Caminaron aún mas, siempre en la misma zona, en círculos, como no queriendo irse del momento. Suena un teléfono, es el de ella. Atiende, medio nerviosa. - Mi vieja, dice ella sin voz.
Corta el teléfono, después de una breve discusión. Él se la ve venir. - Me tengo que ir a preparar el bolso, es tarde, dice ella sin mirarlo. No hay respuesta por un rato.


Van hasta la boca del subte. Él recuerda la primera vez que subió esas escaleras, pensando que Cabildo y Juramento quedaba en la loma del orto, pensando en que ojalá ella sea igual a la de las fotos.
Se quedan parados ahí, al borde de la escalera, sin hablar. - Me tengo que ir, es tarde, vuelve a repetir ella, sin ganas. Pero pasan los minutos y ninguno atina a dar el paso, ese que iba a ser el último.


- Bueno... Dice ella y hace una pausa.
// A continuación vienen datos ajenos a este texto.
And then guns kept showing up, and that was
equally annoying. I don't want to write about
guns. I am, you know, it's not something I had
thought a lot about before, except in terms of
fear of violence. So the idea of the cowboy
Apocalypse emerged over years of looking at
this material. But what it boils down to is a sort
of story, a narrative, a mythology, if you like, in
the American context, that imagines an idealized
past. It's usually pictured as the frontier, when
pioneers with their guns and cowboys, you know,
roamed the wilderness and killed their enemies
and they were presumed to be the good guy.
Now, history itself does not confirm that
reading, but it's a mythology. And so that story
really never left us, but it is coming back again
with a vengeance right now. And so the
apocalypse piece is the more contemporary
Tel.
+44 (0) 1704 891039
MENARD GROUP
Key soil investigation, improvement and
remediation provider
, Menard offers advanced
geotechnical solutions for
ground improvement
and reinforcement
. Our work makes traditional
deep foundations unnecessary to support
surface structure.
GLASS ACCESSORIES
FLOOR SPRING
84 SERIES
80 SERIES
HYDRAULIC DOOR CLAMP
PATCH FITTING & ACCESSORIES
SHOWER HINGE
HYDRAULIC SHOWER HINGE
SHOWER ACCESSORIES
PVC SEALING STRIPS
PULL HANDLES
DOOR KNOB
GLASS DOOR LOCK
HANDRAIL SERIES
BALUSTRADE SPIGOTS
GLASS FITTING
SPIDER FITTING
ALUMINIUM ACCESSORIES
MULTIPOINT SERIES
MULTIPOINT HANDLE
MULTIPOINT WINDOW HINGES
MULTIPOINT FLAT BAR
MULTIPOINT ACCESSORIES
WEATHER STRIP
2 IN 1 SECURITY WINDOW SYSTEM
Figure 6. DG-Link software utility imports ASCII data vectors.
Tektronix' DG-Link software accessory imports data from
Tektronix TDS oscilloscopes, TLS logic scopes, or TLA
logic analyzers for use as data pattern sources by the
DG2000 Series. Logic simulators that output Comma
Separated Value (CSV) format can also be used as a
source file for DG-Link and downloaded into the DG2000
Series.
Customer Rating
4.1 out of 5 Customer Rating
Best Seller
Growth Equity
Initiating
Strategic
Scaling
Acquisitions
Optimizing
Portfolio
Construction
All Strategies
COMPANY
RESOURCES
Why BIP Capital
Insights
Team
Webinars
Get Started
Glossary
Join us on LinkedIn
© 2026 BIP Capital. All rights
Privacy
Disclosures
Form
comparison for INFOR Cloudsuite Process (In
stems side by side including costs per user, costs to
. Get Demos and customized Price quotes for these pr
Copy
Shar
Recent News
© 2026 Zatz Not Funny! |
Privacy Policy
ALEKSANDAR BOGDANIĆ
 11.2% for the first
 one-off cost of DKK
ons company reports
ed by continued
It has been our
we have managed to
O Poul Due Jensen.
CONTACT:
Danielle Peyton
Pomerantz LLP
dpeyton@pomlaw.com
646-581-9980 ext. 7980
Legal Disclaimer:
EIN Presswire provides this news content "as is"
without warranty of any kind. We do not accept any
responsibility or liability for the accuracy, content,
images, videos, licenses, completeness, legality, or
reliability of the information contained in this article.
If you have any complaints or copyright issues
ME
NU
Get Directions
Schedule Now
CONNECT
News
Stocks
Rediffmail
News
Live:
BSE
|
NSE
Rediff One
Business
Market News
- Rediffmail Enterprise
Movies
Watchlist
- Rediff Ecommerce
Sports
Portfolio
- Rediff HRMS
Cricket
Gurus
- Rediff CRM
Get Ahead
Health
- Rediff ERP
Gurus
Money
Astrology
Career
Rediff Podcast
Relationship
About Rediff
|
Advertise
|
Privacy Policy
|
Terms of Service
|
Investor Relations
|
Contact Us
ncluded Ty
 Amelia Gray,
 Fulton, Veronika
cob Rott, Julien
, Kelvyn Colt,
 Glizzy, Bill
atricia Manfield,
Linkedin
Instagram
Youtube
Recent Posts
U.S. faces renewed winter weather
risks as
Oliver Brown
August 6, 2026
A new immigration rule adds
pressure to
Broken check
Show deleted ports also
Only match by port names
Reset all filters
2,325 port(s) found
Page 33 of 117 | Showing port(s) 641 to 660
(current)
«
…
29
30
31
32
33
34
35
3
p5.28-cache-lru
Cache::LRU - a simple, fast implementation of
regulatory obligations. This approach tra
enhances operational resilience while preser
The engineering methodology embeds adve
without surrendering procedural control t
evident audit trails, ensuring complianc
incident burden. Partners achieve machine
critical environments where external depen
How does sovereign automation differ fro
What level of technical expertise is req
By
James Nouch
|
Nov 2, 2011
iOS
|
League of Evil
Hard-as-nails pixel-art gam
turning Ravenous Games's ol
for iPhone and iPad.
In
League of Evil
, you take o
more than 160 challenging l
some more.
Sin decir otra cosa, lo abraza. Y ahí se quedan, abrazados. El tiempo es tan largo y ancho como ellos quieren, el tiempo no existe. No saben, ni les interesa saber, cuánto tiempo estuvieron así, fundidos en uno. Eran uno, lo sentían los dos. Ninguno quería irse. Él amaga a soltarla, para ver si era real, si era cierto que ella no lo quería dejar. Y sí, ella no soltó. Él reventaba de dicha, jamás iba pensar en el final que después pasó.


Alguien los empuja, apurado. - Muevánse, pendejos. Eso los despierta, los sacude. Ambos se separan al mismo tiempo, como sorprendidos. Pasó mucho tiempo. O pasó poco tiempo?. No saben, no quieren saber. Se aman, por qué terminar así?. Él quisiera pedirle que no se vaya, pero no le salen las palabras. Ella lo esperaba, pero en vano. Se decide entonces. - Me voy, boludo, le dice ella; como resignada. Él no habla por unos segundos, atina a responderle un: - Bueno, dale, muy tibio, muy tímido.


Quedaron en llamarse, en volver a hablar, nunca pasó. Él todavía lamenta esos segundos que perdió, porque sabe bien que la perdió a ella. Sabe bien que una parte de él se fué ese día. Ya no ríe como antes, no sonríe como antes, ya no abraza como antes. Algo, ahí adentro, en las tripas donde dicen que moran los sentimientos, murió. Él lo sabe bien.


Cada tanto, la vida lo devuelve a él, a aquel lugar, a esa esquina de Cabildo y Juramento, a ese último encuentro.